-- TASK STATEMENT --
In the data below, find the line containing "Fit a 3-D box to the right"; reproduce that line and all subsequent lines exactly, and nothing else.

[EXERCISE INPUT — start]

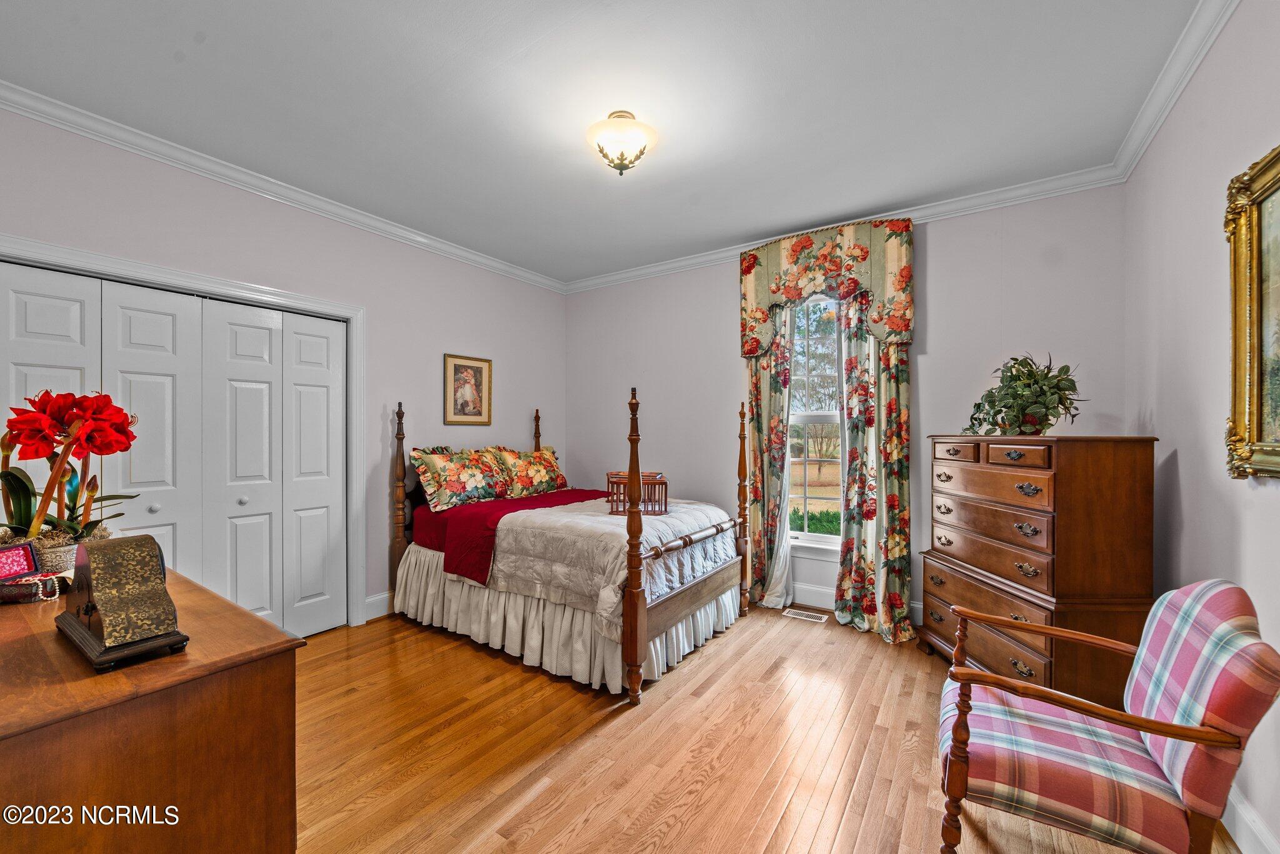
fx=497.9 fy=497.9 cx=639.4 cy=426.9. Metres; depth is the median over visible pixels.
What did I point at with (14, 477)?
amaryllis
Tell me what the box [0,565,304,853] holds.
wooden dresser
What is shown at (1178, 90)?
crown molding
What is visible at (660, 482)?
bed tray
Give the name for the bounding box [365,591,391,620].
baseboard
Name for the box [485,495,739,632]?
comforter
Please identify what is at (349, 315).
door frame
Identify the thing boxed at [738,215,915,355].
valance
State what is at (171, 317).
closet door
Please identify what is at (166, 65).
ceiling
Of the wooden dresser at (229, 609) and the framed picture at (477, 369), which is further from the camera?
the framed picture at (477, 369)
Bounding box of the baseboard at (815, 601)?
[761,581,921,626]
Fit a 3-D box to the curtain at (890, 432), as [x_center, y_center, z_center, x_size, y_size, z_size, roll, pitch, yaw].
[1.527,0.099,3.248,0.490,2.486,0.141,0,0,34]
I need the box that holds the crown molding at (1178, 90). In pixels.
[1113,0,1238,180]
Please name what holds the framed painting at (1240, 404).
attached to the right wall at (1180, 464)
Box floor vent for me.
[781,608,827,623]
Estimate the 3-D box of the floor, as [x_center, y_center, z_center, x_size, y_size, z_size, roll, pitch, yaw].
[-0.228,1.370,2.075,4.344,0.100,4.577,0,0,34]
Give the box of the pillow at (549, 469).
[487,446,568,498]
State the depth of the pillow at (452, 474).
3.64 m
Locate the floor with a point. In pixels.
(557, 815)
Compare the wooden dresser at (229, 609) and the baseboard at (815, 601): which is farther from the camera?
the baseboard at (815, 601)
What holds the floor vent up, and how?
in the floor
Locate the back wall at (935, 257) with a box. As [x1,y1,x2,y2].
[566,183,1129,631]
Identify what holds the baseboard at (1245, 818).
attached to the right wall at (1180, 464)
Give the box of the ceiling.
[0,0,1208,284]
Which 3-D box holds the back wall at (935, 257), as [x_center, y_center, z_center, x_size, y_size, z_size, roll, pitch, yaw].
[0.993,-0.057,3.962,4.151,2.769,0.154,0,0,34]
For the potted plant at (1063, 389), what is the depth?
2.51 m
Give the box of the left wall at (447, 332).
[0,103,566,629]
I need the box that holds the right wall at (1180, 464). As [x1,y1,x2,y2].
[1121,0,1279,853]
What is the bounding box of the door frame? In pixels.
[0,233,364,627]
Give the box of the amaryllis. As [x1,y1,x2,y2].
[0,388,141,553]
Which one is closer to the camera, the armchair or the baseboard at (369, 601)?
the armchair
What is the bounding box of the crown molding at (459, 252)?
[0,81,566,291]
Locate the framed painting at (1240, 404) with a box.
[1222,143,1279,480]
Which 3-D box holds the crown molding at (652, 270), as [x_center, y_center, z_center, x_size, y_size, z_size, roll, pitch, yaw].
[0.915,-1.392,3.874,3.964,0.090,0.081,0,0,34]
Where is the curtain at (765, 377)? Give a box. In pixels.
[742,308,794,610]
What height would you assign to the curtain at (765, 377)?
2.480 m
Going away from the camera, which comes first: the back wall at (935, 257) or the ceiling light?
the ceiling light
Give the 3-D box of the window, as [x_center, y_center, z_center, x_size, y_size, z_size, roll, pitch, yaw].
[1.383,-0.060,3.652,0.961,1.973,0.144,0,0,34]
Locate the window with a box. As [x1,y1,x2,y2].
[786,289,842,549]
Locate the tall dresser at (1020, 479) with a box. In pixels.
[921,433,1158,706]
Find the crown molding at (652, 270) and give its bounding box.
[564,161,1123,295]
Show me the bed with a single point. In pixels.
(634, 649)
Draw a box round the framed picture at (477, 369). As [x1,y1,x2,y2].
[442,353,492,425]
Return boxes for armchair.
[930,581,1279,853]
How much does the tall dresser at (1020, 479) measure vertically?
1.275 m
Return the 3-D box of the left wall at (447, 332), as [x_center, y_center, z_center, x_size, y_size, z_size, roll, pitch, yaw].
[-1.982,-0.057,3.371,0.150,2.769,4.409,0,0,34]
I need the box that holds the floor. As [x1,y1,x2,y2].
[288,601,1239,853]
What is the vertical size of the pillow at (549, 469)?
0.415 m
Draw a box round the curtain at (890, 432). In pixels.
[835,295,914,645]
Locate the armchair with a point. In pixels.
(1168, 733)
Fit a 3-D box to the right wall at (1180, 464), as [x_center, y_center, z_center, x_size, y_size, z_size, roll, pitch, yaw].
[1.638,-0.059,1.056,0.143,2.787,4.104,0,0,34]
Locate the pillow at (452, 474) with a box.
[408,445,509,511]
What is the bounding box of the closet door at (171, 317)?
[0,258,346,638]
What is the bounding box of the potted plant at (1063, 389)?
[963,353,1084,435]
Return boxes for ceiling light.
[586,110,656,174]
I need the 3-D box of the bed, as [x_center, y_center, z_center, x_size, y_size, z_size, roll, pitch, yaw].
[-0.483,0.561,3.510,2.146,1.561,1.625,0,0,34]
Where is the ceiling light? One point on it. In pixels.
(612, 160)
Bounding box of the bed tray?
[605,471,668,515]
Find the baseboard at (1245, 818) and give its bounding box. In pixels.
[1222,784,1279,853]
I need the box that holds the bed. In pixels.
[386,388,756,703]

[EXERCISE INPUT — finish]

-- TASK ANSWER --
Fit a 3-D box to the right wall at (1180, 464), as [x_center, y_center, z_center, x_size, y_size, z_size, roll, pitch, yaw].
[1.638,-0.059,1.056,0.143,2.787,4.104,0,0,34]
Locate the pillow at (452, 474) with a box.
[408,445,509,511]
What is the bounding box of the closet door at (171, 317)?
[0,258,346,638]
What is the bounding box of the potted plant at (1063, 389)?
[963,353,1084,435]
Return boxes for ceiling light.
[586,110,656,174]
I need the 3-D box of the bed, as [x_center, y_center, z_center, x_size, y_size, z_size, roll, pitch, yaw].
[-0.483,0.561,3.510,2.146,1.561,1.625,0,0,34]
Where is the ceiling light? One point on it. In pixels.
(612, 160)
Bounding box of the bed tray?
[605,471,668,515]
Find the baseboard at (1245, 818) and give its bounding box. In pixels.
[1222,784,1279,853]
I need the box that holds the bed. In pixels.
[386,388,756,703]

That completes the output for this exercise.